JUnit result report merge strategy for multiple jobs and multiple re-runs of flaky tests

Hello,

Does anyone know how the JUnit test reports work with the GitLab pipeline view “Test” tab when we have:

  1. multiple jobs?

  2. parallelized matrix jobs?

  3. rerunning flaky test suites?

I can see that point 1. and 2. seems to work fine (the results are merged together in the test tab on the pipeline in the GitLab UI).

What is hard to find docs on is item 3. in this setting - rerunning tests.

Is it showing the results of the last run tests, the first, the most positive, or most negative test result when merging test results from all those jobs together?

Example:

Imagine we have one test that is run 3 times:

  1. first run: failing
  2. second run: succeeds
  3. third run: failing again

What will this show as in the test panel? I assume it is the last result (3rd run, “failing” in this example), but I am struggling to find docs on that.

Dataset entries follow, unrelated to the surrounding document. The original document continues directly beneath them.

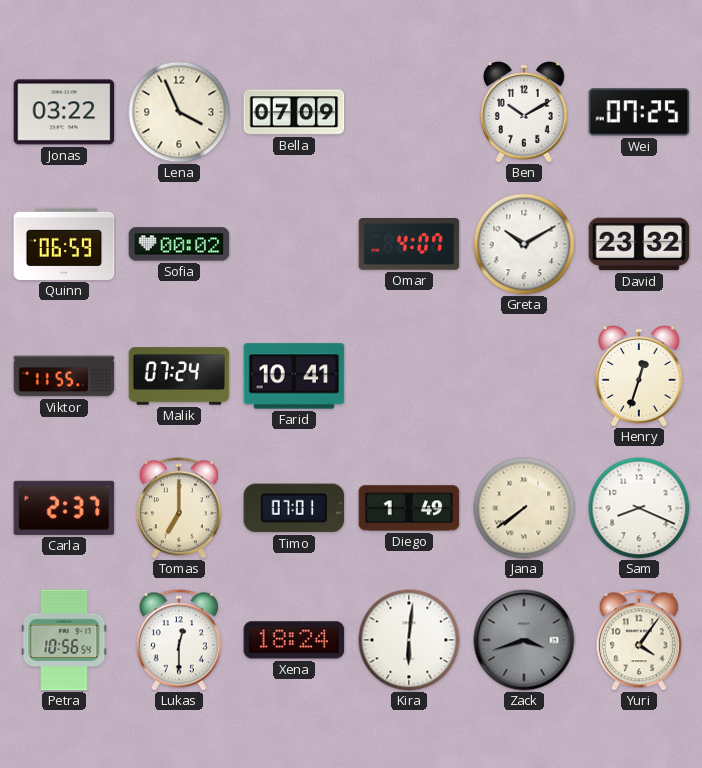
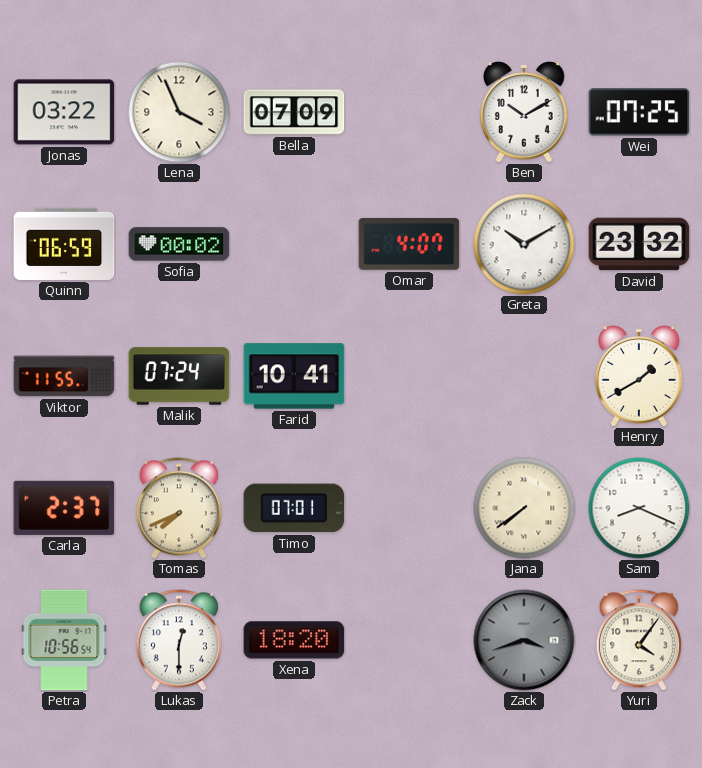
Henry: 12:33 -> 1:40
Tomas: 7:00 -> 7:41
Diego: 1:49 -> none
Xena: 18:24 -> 18:20
Kira: 6:01 -> none
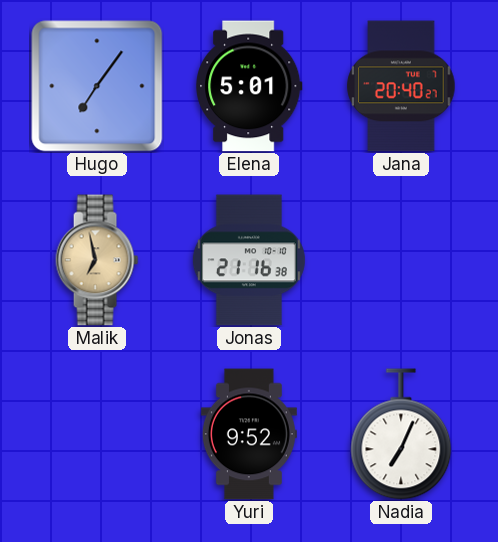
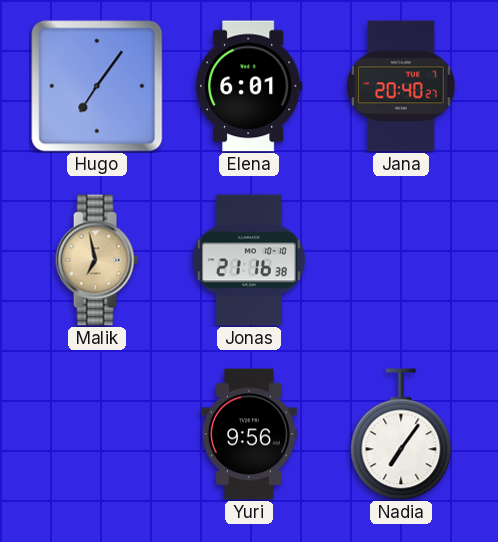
Elena: 5:01 -> 6:01
Yuri: 9:52 -> 9:56
Nadia: 7:04 -> 7:06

More background on what/why:

We have many long running and still somewhat flaky e2e tests as part of our build pipeline. To speed it up, we have parallelized them (by the parallel.matrix feature in GitLab CI), and scheduled them (nightly) with some automatic reruns when failed, and allowing additional manual reruns.

With parallelization of 4, for a given pipeline stage we can have e.g. 16 jobs where 4 of them are reruns of the same, with different tests failing at different runs. (Sounds horrible, yes I know, and we are continuously working on stabilizing it).

Sometimes all tests goes green, so we know that the baseline on our master branch can be all OK. Then, before a release, we run all those tests, usually a few times (nightly). And for now, as long as a test goes green once, we assume that the other failed runs of the same tests are flaky tests (something timing out etc.), and can move on with the release, as the new code presumably did not completely break the tests. Before we get a green light to release, there is now a lot of chaotic sifting through build logs, copy paste and diffing test reports, to figure out if the same tests failed all times.

So, for me in this case, it would be good if I could assume (or configure) that the pipeline Test view shows test results merged together as the most positive result (e.g. if it succeeded at least once, regardless of the execution order, show it green). I see that this may not be the desired test report merge strategy in many other cases (for our unit tests, the slightest flakiness introduced should break the build), so if it is configurable, that would probably be the best.

Other tips/tools would also be helpful (apart from getting our shit together and get our e2e tests reliability straightened out - we are painfully aware of that and working on it).